Winnipeg pride week: LGBT history in Manitoba

A Manitoba filmmaker combined archival footage from the University of Manitoba's Gay and Lesbian Archives with 20 modern interviews to put together a history of the LGBT community in the province.

'I learned ... how to imitate straight people': former Winnipeg mayor Glen Murray

One Gay City: A History of LGBT Life in Winnipeg, is an hour-long documentary that debuted in the fall of 2014, documenting the community's push for equality. (One Gay City)

Until 1969, homosexuality was illegal in Canada and punishable by up to 14 years in prison.

People could be fired for being gay until 1987, when human rights legislation was introduced. 

Aaron Floresco, a Manitoba filmmaker, combined archival footage from the University of Manitoba's Gay and Lesbian Archives with 20 modern interviews, to reflect on the history of the LGBT community in the province to see how far the push for equality has come and how far there is left to go. 

His film, called One Gay City, debuted in fall 2014.

In the 50s and 60s, police harassment was rampant, Floresco said.

"So it was very much an underground kind of a lifestyle, if I can call it that.
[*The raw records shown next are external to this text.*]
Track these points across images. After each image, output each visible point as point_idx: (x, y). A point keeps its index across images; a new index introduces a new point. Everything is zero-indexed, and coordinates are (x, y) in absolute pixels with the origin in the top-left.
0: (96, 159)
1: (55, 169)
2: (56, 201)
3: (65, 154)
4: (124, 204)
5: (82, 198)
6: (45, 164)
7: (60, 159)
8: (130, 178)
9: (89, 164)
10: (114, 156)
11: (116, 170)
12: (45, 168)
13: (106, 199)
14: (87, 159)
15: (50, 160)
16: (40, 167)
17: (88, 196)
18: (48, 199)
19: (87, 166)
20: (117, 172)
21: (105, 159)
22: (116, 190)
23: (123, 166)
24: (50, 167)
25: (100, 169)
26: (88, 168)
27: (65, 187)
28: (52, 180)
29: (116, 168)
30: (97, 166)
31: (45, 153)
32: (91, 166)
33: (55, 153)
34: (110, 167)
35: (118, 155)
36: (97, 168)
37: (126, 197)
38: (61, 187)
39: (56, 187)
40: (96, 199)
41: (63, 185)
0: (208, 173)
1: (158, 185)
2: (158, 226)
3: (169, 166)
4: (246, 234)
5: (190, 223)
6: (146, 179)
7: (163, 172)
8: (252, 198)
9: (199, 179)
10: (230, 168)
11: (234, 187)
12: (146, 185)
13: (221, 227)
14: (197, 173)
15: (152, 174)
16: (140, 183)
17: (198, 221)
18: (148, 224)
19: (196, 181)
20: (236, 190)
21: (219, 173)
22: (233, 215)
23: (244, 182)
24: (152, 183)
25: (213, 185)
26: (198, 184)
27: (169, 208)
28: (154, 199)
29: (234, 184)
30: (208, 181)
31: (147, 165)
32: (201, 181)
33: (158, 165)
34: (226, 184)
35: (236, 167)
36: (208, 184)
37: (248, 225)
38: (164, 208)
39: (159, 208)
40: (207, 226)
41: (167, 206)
An underground existence," Floresco said. 

"The idea for people that I spoke with who were around at that time, the idea of gay marriage being something that would ever happen, just sort of seemed totally out there. And now that it's here, it's strange to think that it ever wasn't."

Floresco contrasts the archival footage with interviews with Manitoba artist, Shawna Dempsey and Winnipeg's first openly-gay mayor, Glen Murray.

"I learned in high school how to imitate straight people really well. I was really good at playing the straight guy when I had to to survive. You get tired of getting beat up sometimes," Murray said in the film. 

The documentary is being screened on Thursday at 6:30 p.m. at Red River College's Roblin Centre. It will also be airing as a part of CBC's Absolutely Manitoba series this summer, airing July 4 at 7 p.m.